THE PROBLEM
Your task is to copy each line in the listing that includes the word "Figure".

SOURCE MATERIAL
□ □ □

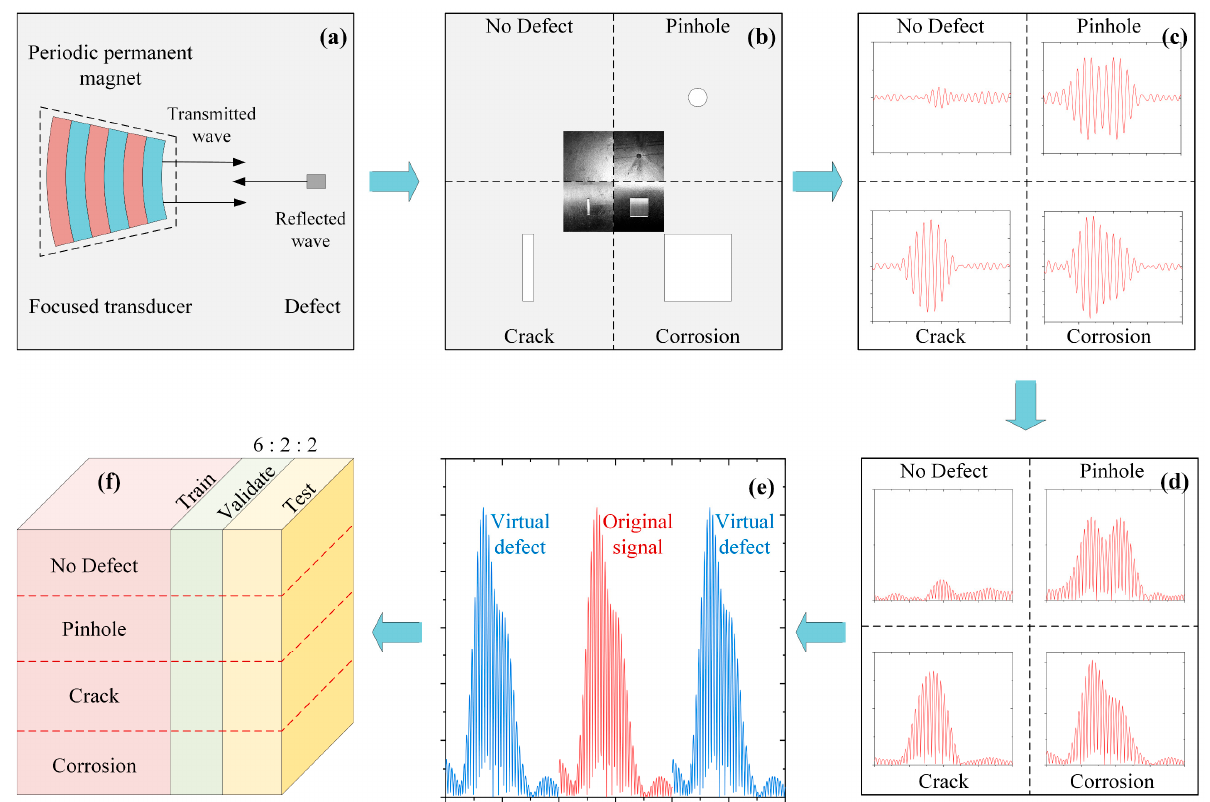
Figure 1. Dataset collection: ( a ) EMAT structure and defect detection method; ( b ) three different types of artificial defects considered, i.e., pinhole, crack, and corrosion and the nondestructive specimen in pipes; ( c ) detection signals for different defect types; ( d ) standardized results using absolute value normalization to limit the data range and minimum value suppression to remove unreasonably small data; ( e ) virtual defect method for data enhancement; ( f ) composition of the ultrasonic guided wave detection signal dataset, where the ratio of the training, validation, and test datasets is 6:2:2.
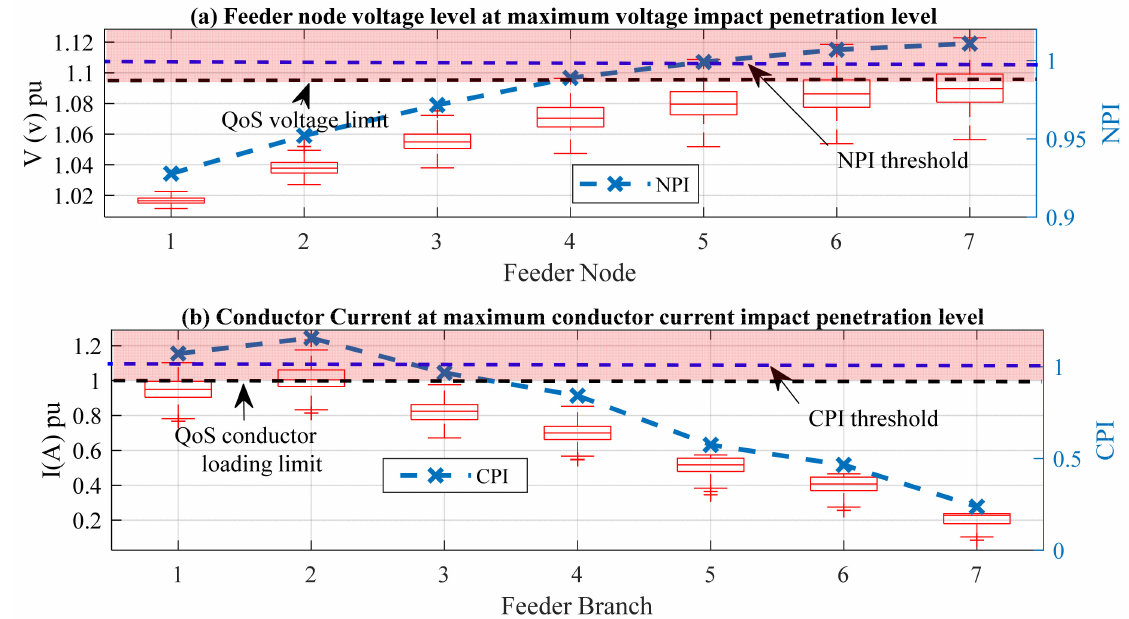
Figure 8. Illustrating the feeder node voltage level and feeder conductor loading performance and the respective perfor- mance indices (NPI, CPI) used in the resizing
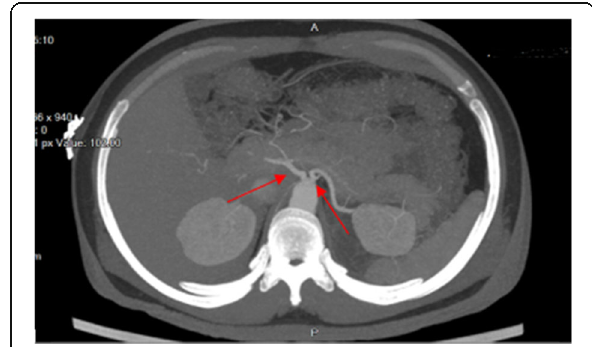
Fig. 2 Abdominal CT scan axial image showing the separate origin of the common hepatic artery and splenic artery from the aorta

□ □ □

ANSWER SECTION
Figure 1. Dataset collection: ( a ) EMAT structure and defect detection method; ( b ) three different types of artificial defects considered, i.e., pinhole, crack, and corrosion and the nondestructive specimen in pipes; ( c ) detection signals for different defect types; ( d ) standardized results using absolute value normalization to limit the data range and minimum value suppression to remove unreasonably small data; ( e ) virtual defect method for data enhancement; ( f ) composition of the ultrasonic guided wave detection signal dataset, where the ratio of the training, validation, and test datasets is 6:2:2.
Figure 8. Illustrating the feeder node voltage level and feeder conductor loading performance and the respective perfor- mance indices (NPI, CPI) used in the resizing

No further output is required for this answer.